With the high school sports season coming to a close, it’s time for all of us to shift our eyes and ears toward the long, hot summer days in Hermiston and events that really make this community go while school isn’t in session.

While there are plenty of fantastic events during the hot months in the Columbia Basin, I think there’s one that truly has an impact on lives and brings out the true meaning of what it means to be a family.

I’m talking about the Jeremy Howard “For the Love of the Game” co-ed softball tournament.

This year’s tournament is June 9-10, so next weekend, and will be a fun outing for just about anyone in the family. Young, old, small or tall, this softball tournament is as entertaining as it is thought-provoking and enlightening.

In the news story about it to the right of this space, the basic information is given and presented. Since news is just that, news, sometimes the magnitude of the emotions an event can bring is lost a little bit.

Well, I’m not about to let that happen.

After having great conversations with tournament organizer Casey Hocker and creator Brandi Howard, I could easily tell why this event has exploded in popularity around the region, from both participation and financial standpoints.

It’s all about family.

Both Hocker and Howard told me the idea of the tournament was to just do something for a great guy that had his life cut short. Brandi described what a great father and family man Jeremy was, and Hocker said “Duck” was one of those guys that if you didn’t know him, you wish you did. I know I wish I could have met him.

While a fierce competitor on the field, Duck gave it an all-out effort no matter what he was doing.

Whether it was hitting a game-winning home run against Bend in 1989 (there’s audio from that game from a KOHU broadcast on YouTube if you search “Jeremy Howard Softball Tournament” it’s the first hit. The video is great, as well) or trying to make the transition from baseball to slow-pitch softball, he did it with fire and a never-quit attitude.

While Brandi told me there were some times where he’d feel a little down about it, he would always figure out a way to improve and keep perspective.

This tournament keeps it all in perspective.

With the mandatory sunscreen application every two hours, the highlight-reel plays (called “Duck Plays”) that evoke an immediate stoppage of play to hand out an award or to an entire team wearing Duck’s No. 9 on the back on its jerseys, the tournament is part awareness, part celebration and a whole lot about families and what they do to stay together in tough times.

Something like this is part of the healing process, no doubt, for the Howard family and friends — and needs to be held in high honor.

One of Duck’s daughters, Courtney Howard, shows up in this section of the paper quite a bit. She’s probably one of the best catchers to set foot on the dirt at the Rocky Heights Elementary softball field. Mechanically and mentally she’s extremely good at what she does behind the plate.

She’s going to play college softball for George Fox next year and will, mark my word, make an immediate impact to the program.

How? Well, from what I’ve been told about Duck, she plays the game just like her dad.

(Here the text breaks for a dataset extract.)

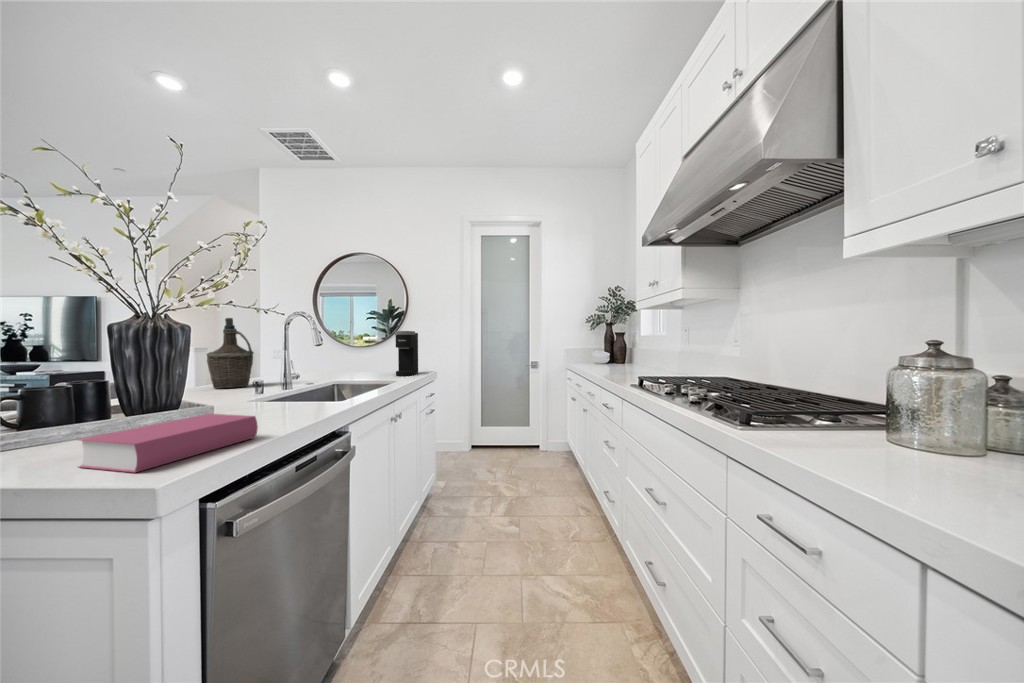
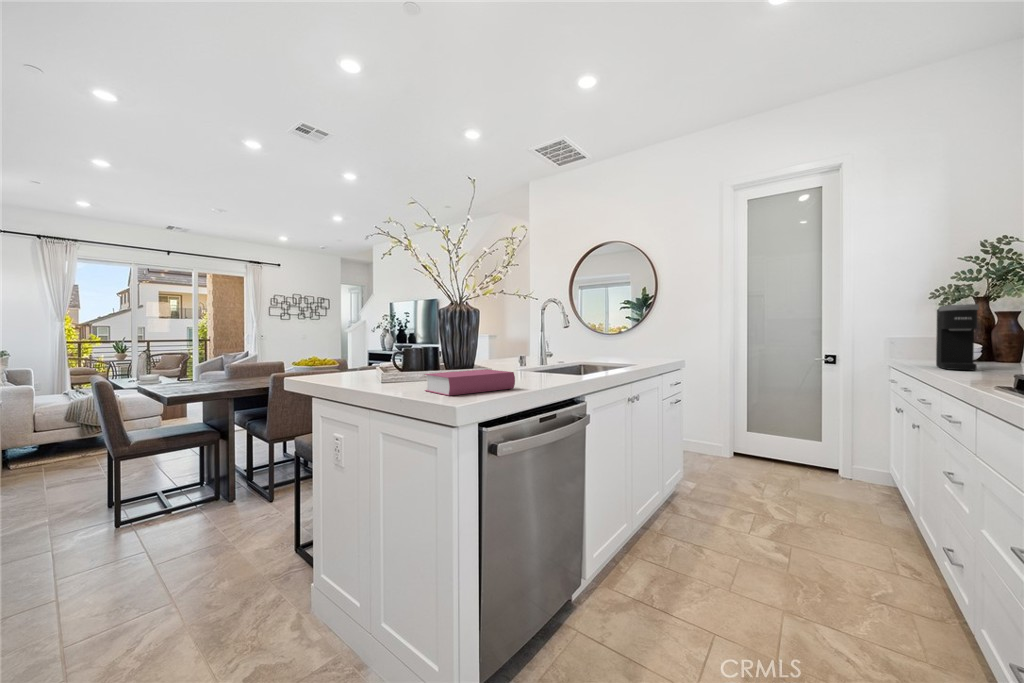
bottle: present [207,318,254,389] -> none [491,307,521,363]
coffee maker: present [395,331,418,376] -> present [936,304,979,370]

Whether it’s softball, baseball, sports in general, or even life, we all need to perform like Jeremy. While his untimely death took him off the Earth and away from his family and friends he held dear, we can all keep his legacy alive by simply giving whatever we do all we have.

This also brings up something that’s much bigger than any sport, the awareness that skin cancer is very preventable. Jeremy and his family did everything right when a mole was spotted on his body. They had it removed, tested and the cancer was in remission for awhile.

But sadly, it reared its ugly head again and before anyone knew it, Duck died of melanoma, the most dangerous form of skin cancer.

We can all take steps to help prevent this from happening to ourselves and friends and family. Hold your friends — and yourself — accountable, try to stay out of the afternoon sun when its UV rays are most powerful, stay away from tanning beds and wear sunscreen with a SPF of at least 30.

I plan on being out at the tournament for the better part of Saturday (and maybe Sunday, too), and between the scheduled lathering of sunblock, I hope people play hard, fun and most importantly, for the love of the game.